*** Document segment Section Begins ***
Atlus: I think the implementation of a global cast in the academy league would be very interesting. It’d be super cool. Challengers Korea has been getting more recognition recently, with LS and yourself coaching bbq Olivers and my mate Soulstrikes from OCE coaching as well. We still don’t know how the academy league is going to run, and how the CK teams are going to be absorbed into the LCK teams. Are the academy teams going to absorb the players in CK? Or even vice-versa for that matter. Who knows?


Valdes: I just want to see an upgrade to everything. A global analyst desk, more casters, more analysts, more content, etc. 


Atlus: If we get academy casters, they can get naturally absorbed into the LCK, right? It means that there are also enough people for an analyst desk, and even fill in for LS when he becomes ‘Little Sick’ (laughter). 



What are your three choices of the LCK teams going to Worlds? 


Atlus: Just based on the standings right now, it’d have to be DWG, DRX, and Gen.G, but something in the back of my head is telling me that T1 is gonna step up for playoffs and choke Gen.G out. Also, T1 has a lot of circuit points from the Spring split, so I think either one of those teams can make it.


Valdes: There are too many variables to really tell who will make it to Worlds. Both T1 and Gen.G have a lot of circuit points, so I think only time will tell. In terms of who I think SHOULD go to Worlds, it’d be the top three teams in the standings at the moment. T1 is really good at best-of-5s, so I don’t think we can count them out just yet. 

What are some things that LCK teams need to change in order to perform better at Worlds?


Atlus: The LPL vs LCK comparison is really interesting. People say that LCK teams have this slow and methodical playstyle. I think that’s old news. The Mid-Season Cup was LCK’s wake up call, and DAMWON is the fastest team in the LCK. I don’t think this whole “reckless” playstyle is as good as people say, because it’s not working for a lot of the LCK teams. For DAMWON, it definitely is, because they haven’t really changed their playstyle.

Can you share some of your goals as casters?


Atlus: My goal is to cast for the rest of my life. I love my job, and I want to keep getting better at it. Every commentator’s goal is to cast the Worlds finals. You can talk to any aspiring caster, and I think their goals would be casting Worlds finals.
*** Document segment Section Ends ***
*** Data shown Section Begins ***
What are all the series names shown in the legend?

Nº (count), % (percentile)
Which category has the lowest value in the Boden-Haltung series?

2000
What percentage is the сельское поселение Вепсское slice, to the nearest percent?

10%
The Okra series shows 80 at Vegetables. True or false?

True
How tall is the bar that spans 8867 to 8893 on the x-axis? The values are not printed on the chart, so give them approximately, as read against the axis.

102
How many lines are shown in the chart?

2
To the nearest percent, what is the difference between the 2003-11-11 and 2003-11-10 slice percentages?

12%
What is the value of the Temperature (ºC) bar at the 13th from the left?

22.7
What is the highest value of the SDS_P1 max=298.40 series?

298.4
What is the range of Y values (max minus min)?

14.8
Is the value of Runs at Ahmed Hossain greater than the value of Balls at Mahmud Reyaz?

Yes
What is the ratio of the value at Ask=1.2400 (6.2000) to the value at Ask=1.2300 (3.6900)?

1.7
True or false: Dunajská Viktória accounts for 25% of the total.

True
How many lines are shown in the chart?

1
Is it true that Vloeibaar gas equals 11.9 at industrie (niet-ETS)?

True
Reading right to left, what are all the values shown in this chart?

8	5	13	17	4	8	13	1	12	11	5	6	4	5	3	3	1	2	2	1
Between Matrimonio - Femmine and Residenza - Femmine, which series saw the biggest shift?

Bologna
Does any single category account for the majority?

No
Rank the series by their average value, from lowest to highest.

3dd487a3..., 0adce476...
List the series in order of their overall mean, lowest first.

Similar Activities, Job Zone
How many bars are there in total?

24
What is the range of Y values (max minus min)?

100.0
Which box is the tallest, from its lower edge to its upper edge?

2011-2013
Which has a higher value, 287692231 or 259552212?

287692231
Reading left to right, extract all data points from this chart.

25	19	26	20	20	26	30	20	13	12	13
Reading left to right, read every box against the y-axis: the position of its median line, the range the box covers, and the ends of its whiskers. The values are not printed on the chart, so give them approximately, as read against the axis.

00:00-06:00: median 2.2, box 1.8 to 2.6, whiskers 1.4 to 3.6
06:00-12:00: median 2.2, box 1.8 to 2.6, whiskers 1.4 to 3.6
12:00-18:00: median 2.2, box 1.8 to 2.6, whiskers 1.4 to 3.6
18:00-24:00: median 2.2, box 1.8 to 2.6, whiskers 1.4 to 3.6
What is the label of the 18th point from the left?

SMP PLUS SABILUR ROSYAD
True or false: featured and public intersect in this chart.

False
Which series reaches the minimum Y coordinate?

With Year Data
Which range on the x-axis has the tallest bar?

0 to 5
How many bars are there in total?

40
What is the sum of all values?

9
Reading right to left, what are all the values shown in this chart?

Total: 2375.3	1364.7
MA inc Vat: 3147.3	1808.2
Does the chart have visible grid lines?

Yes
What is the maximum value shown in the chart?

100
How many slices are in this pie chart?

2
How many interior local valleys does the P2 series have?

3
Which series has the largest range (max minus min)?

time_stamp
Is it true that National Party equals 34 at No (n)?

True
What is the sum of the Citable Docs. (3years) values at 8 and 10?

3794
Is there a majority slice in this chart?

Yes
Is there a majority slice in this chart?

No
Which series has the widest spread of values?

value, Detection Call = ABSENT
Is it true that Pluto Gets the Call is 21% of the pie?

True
*** Data shown Section Ends ***
■ Exercise 1 ■
In the LCK caster interview, translate this sentence into Spanish: "I love my job, and I want to keep getting better at it."
■ Exercise 2 ■
List every item Valdes names in the LCK caster interview as part of wanting "an upgrade to everything."

■ Final answer 1 ■
Me encanta mi trabajo y quiero seguir mejorando en él.

■ Final answer 2 ■
- A global analyst desk
- More casters
- More analysts
- More content